Тугой узел моих тревог, опасений и неуверенности вдруг ослабляется, и все тяжелое и темное уходит прочь, а на первый план выступают радужные надежды и вера в силу любви. Мы оправимся, сумеем оставить прошлое в прошлом, во всяком случае настолько, чтобы оно не мешало идти дальше и радоваться тому, что есть здесь, сегодня. Мы выкарабкаемся, воспрянем духом, кирпичик за кирпичиком выстроим новую, другую жизнь.

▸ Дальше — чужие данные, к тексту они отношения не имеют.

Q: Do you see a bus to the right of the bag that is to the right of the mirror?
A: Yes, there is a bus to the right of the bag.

Только бы больше не становиться жертвами недосказанности и никогда не расставаться, только бы всегда быть вместе, сердце к сердцу, рука в руке…
Дэниел выпрямляется, поднимает меня с кресла, садится в него сам, усаживает меня на колени, берет за голову, и мы сливаемся в долгом пылком поцелуе.
Какая я была дура, когда пыталась уверить себя, будто могу нормально жить, полноценно дышать без него, сколь нелепую и унылую стремилась выпросить у судьбы для себя и Лауры участь! Теперь все в прошлом, я прозрела и постараюсь не повторять столь серьезных ошибок.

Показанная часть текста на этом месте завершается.